本文:
--------

2ストローク車はそのエンジンの構造上、4ストロークより、はるかに高い出力を誇っていました。しかし、排ガス規制が厳しくなり、現在は国内メーカーでは2スト車を生産していません。ホンダの最後の250cc2ストバイクCRM250ARは画期的な機構を持ったマシンでした。
CRM250ARのAR燃焼とは?
筆者が投稿したこの記事の動画バージョンです。
1990年代後半、年々厳しくなる排出ガス規制によって、2ストローク車を取り巻く環境が厳しくなっていきました。オートバイメーカーの旗手として、ホンダが1997年に販売開始したCRM250ARは、そんな状況を一変させるために開発されたデュアルパーパスバイクとして登場しました。
2ストは、ピストンが上昇するときに吸気をして混合気の圧縮をします。そして、ピストンが下降するときに排気を行います。この間クランク軸は1回転しています。
それに対して4ストは、吸気、圧縮、燃焼、排気をクランク軸が2回転する間に4回の行程(4サイクル)があります。
2ストは、このためにパワーは出やすいのですが、エンジンオイルを燃料と共に燃焼してしまうため、排気ガスの中にオイルが含まれることがあります。ですので、2スト車のチャンバーから出る白煙の中にはオイルが混ざっています。また不整燃焼によって、排気ガスのCO(一酸化炭素)やHC(炭化水素)が4ストよりも多いのです。

--------

資料:
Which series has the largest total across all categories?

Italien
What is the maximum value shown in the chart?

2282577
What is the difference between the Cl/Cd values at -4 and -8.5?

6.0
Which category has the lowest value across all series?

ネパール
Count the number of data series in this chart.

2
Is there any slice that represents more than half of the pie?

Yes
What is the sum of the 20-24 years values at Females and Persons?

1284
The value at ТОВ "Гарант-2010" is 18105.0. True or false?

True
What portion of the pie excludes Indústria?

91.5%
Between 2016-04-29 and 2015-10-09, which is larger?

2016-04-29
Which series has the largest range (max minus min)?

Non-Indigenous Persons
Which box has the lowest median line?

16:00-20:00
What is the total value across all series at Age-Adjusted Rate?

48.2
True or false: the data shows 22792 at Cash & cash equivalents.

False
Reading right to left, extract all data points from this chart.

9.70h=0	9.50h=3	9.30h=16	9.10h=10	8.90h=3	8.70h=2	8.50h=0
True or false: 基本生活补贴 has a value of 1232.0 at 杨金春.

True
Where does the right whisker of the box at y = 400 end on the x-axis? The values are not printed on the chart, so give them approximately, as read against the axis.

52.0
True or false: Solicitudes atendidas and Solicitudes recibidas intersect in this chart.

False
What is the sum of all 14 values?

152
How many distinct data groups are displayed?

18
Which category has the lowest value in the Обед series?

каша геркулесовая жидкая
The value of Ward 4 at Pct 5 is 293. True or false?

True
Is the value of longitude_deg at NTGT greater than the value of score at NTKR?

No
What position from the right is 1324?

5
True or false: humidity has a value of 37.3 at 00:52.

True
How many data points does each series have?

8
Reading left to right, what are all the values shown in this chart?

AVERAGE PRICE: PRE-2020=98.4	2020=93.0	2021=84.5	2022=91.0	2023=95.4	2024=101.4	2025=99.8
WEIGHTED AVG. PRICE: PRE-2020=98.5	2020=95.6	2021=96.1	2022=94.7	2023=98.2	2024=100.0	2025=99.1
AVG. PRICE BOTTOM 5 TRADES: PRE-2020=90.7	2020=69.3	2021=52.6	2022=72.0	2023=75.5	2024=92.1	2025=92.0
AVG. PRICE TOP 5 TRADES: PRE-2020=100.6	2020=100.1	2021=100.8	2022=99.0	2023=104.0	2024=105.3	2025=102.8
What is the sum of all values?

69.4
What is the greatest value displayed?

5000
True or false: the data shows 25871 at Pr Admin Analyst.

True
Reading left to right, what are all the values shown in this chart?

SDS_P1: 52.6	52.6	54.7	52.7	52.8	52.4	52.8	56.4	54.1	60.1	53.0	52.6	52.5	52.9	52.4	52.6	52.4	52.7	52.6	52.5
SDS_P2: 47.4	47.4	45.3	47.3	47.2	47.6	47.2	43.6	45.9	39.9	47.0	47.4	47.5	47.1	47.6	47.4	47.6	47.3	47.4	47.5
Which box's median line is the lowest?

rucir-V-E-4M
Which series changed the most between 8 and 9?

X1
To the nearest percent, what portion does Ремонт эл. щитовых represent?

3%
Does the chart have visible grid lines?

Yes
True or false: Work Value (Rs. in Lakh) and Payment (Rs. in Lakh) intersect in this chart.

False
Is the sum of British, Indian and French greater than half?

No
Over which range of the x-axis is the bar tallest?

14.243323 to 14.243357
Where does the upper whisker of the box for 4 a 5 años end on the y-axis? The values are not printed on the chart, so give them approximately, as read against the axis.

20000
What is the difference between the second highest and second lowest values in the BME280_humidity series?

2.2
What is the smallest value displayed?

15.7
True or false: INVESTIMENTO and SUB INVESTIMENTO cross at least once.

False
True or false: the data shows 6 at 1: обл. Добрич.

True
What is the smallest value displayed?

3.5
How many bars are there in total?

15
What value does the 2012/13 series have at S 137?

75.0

--------

取り組む課題:
A – 本文のうち、「筆者が投稿したこの記事の動画バージョンです。」から「ランク軸は1回転しています。」までの範囲をそのまま書き写してください。
B – 本文で4ストの行程として挙げられているものをすべて列挙してください。
C – CRM250ARを扱った本文を、最後の文の後から書き継いでください。

課題の解答:
A –
筆者が投稿したこの記事の動画バージョンです。
1990年代後半、年々厳しくなる排出ガス規制によって、2ストローク車を取り巻く環境が厳しくなっていきました。オートバイメーカーの旗手として、ホンダが1997年に販売開始したCRM250ARは、そんな状況を一変させるために開発されたデュアルパーパスバイクとして登場しました。
2ストは、ピストンが上昇するときに吸気をして混合気の圧縮をします。そして、ピストンが下降するときに排気を行います。この間クランク軸は1回転しています。

B – 吸気、圧縮、燃焼、排気

C –
構造の単純さから、250ccまでの小排気量車には、用いられることの多いのは2ストでした。1990年代の後半までは、国内の小排気量の主流は2ストだったのです。
1997年に、販売されたCRM250ARは、2ストローク車の欠点を解消するための画期的なAR燃焼と呼ばれる機構を採用していました。4ストロークと比較して、行程の少ない2ストロークエンジンは、不完全燃焼が起こりやすいです。これは、シリンダー内のガス交換が不完全であるために起こります。
AR燃焼は、このシリンダー内の残留ガスと、新しい混合気を積極的にまぜて自然着火させています。つまり、2サイクル特有の自己着火現象(スパークプラグ以外の着火現象のこと)を積極的に誘発することで、低回転で起こりやすい不整燃焼を克服したのです。
これにより、従来の2ストエンジン車よりも32%の燃費向上と、HCを50%削減することに成功しました。
クリーンさだけじゃない?速かったCRM
出典 http://www.bikebros.co.jp/
CRM250ARは、クリーンな2ストローク車というだけではありません。114kgの車重と、40PSの最高出力により2ストロークのオフ車の中でも随一の速さを誇っていたのです。
またフロントには、倒立フォーク、リアにはストロークをアップさせたサスペンションを採用し、悪路走行に適した足回りを持っています。当時のライバルであるDT230ランツァや、KDX220SRや、DR250Sと比較してもCRM250ARの速さは抜き出ていました。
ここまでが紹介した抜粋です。